Common Size Financial Statements: Standardizing Analysis.
Common size financial statements are financial statements that have been standardized to a common base, typically sales or assets. This makes it easier to compare financial statements between different companies or over different periods of time.
To create a common size financial statement, each line item on the financial statement is divided by the common base and multiplied by 100%. This results in a percentage that represents the proportion of the common base that each line item accounts for.
Common size financial statements can be used to analyze a company's financial performance, financial health, and efficiency. For example, a common size income statement can be used to identify a company's cost structure and to track changes in profitability over time. A common size balance sheet can be used to assess a company's liquidity and leverage.
Here are some examples of common size financial statements:
Common size income statement:
|Line item||Percentage of sales|
|Cost of goods sold||60.0%|
Common size balance sheet:
|Line item||Percentage of assets|
|Total liabilities and equity||100.0%|
Common size financial statements are a valuable tool for understanding a company's financial performance, financial health, and efficiency. By comparing common size financial statements between different companies or over different periods of time, investors, creditors, and other stakeholders can gain valuable insights.
Here are some of the benefits of using common size financial statements:
- Easier to compare financial statements: Common size financial statements make it easier to compare financial statements between different companies or over different periods of time because all of the line items are expressed as a percentage of a common base.
- Identify trends and patterns: Common size financial statements can be used to identify trends and patterns in a company's financial performance. For example, a common size income statement can be used to track changes in a company's profitability over time.

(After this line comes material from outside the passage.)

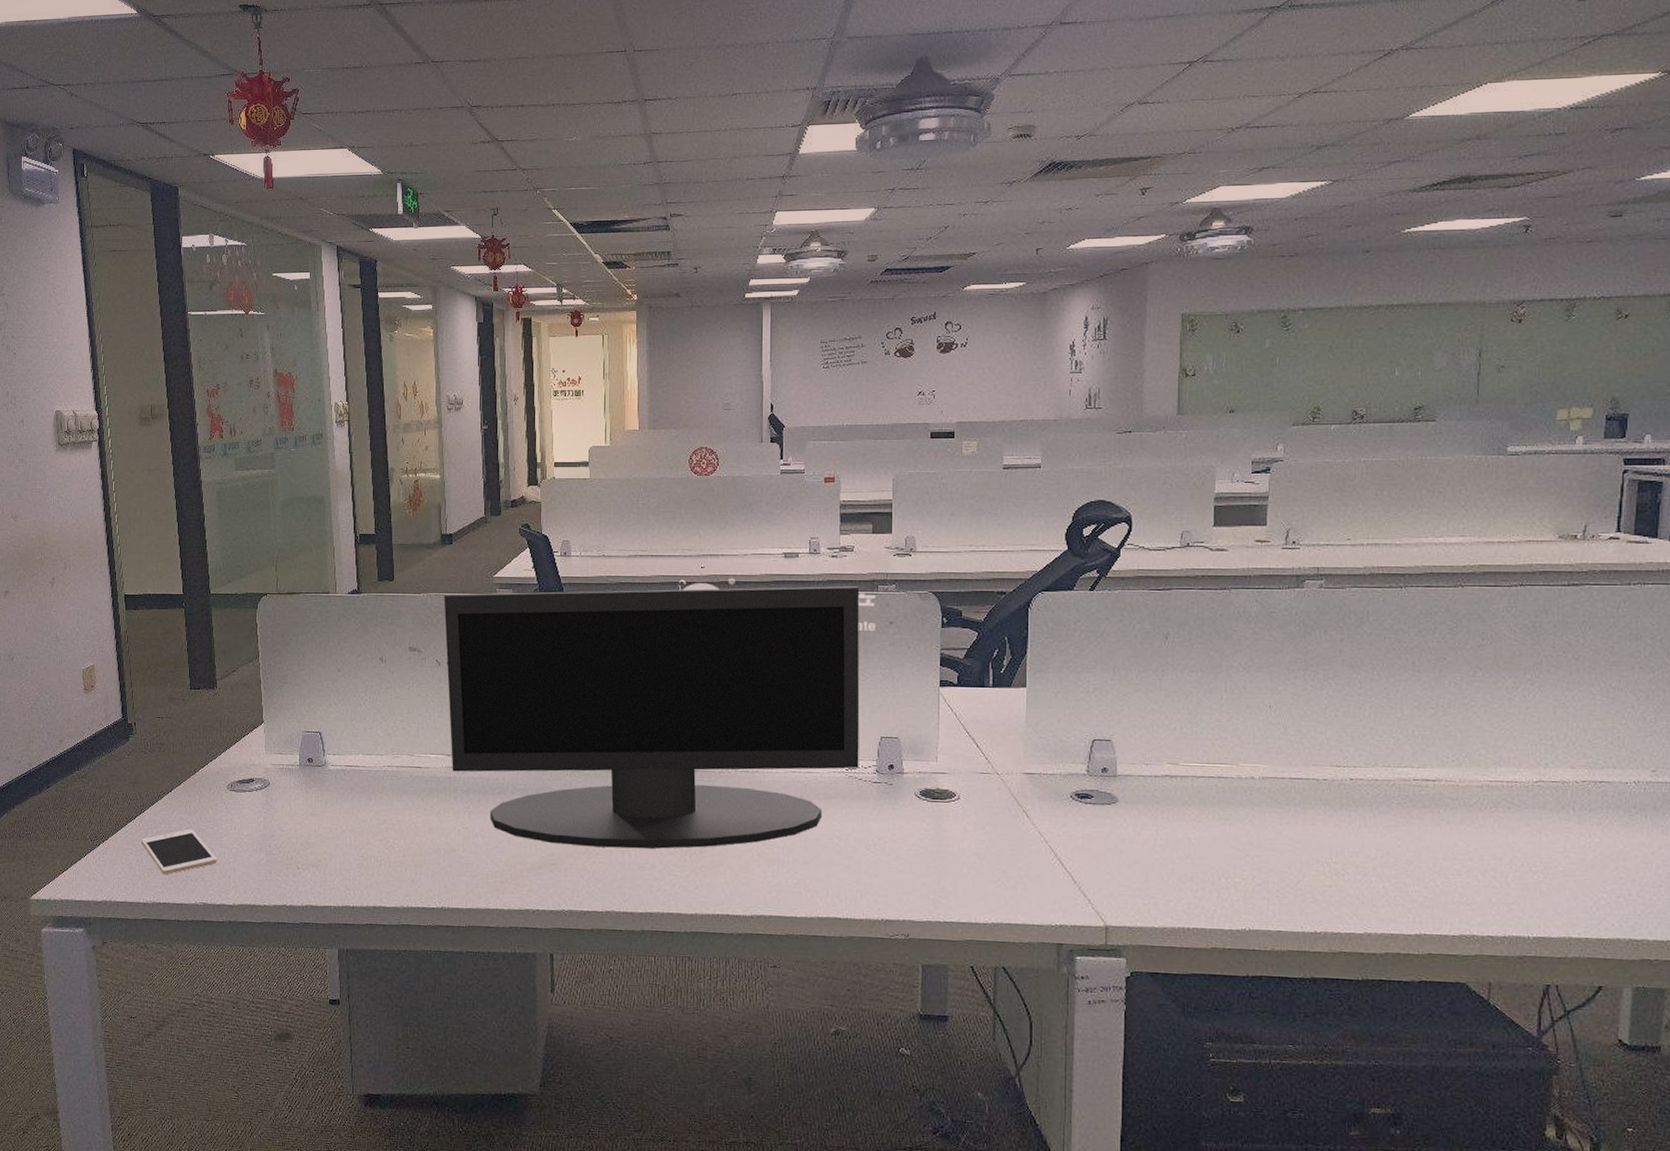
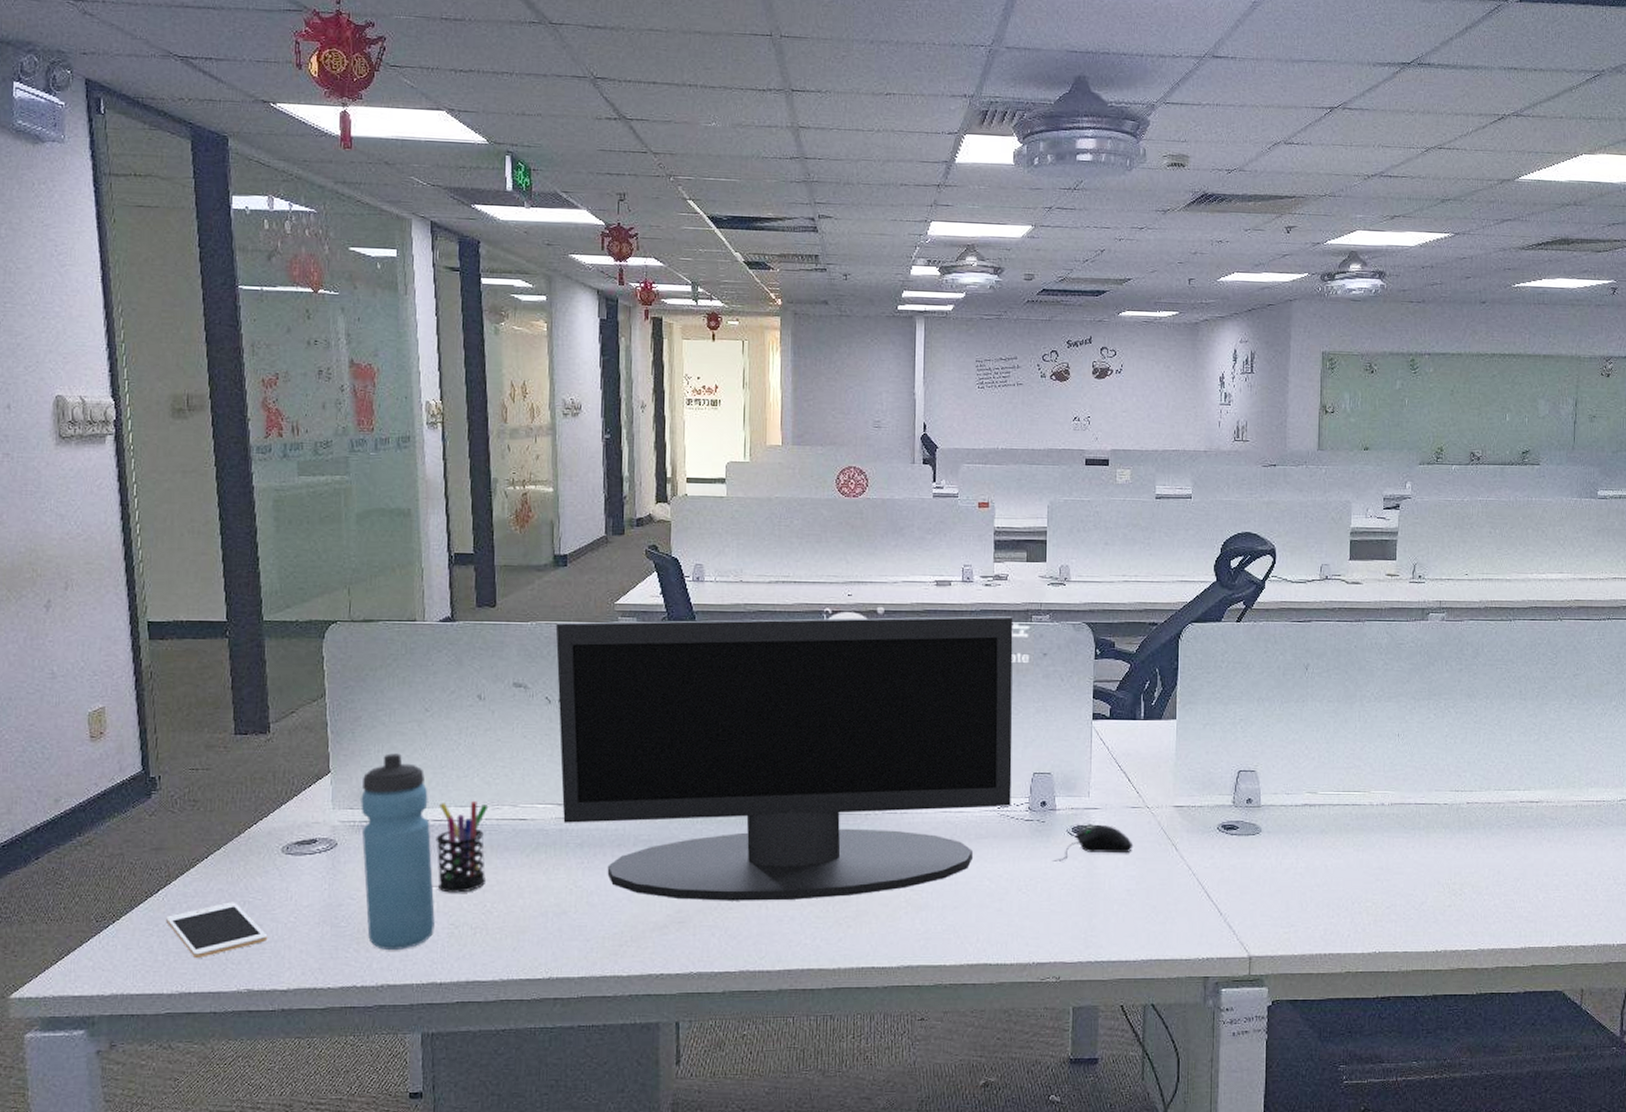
water bottle: none [288,707,348,877] -> present [361,753,435,951]
pen holder: none [347,749,390,830] -> present [436,800,489,893]
computer mouse: none [899,789,983,823] -> present [1051,825,1134,862]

- Assess a company's financial health: Common size financial statements can be used to assess a company's financial health. For example, a common size balance sheet can be used to assess a company's liquidity and leverage.
- Make informed business decisions: Common size financial statements can help managers to make informed business decisions about their company's operations, investments, and financing. For example, a common size income statement can be used to identify areas where a company can reduce costs or increase sales.
Overall, common size financial statements are a valuable tool for investors, creditors, managers, and other stakeholders to make informed decisions.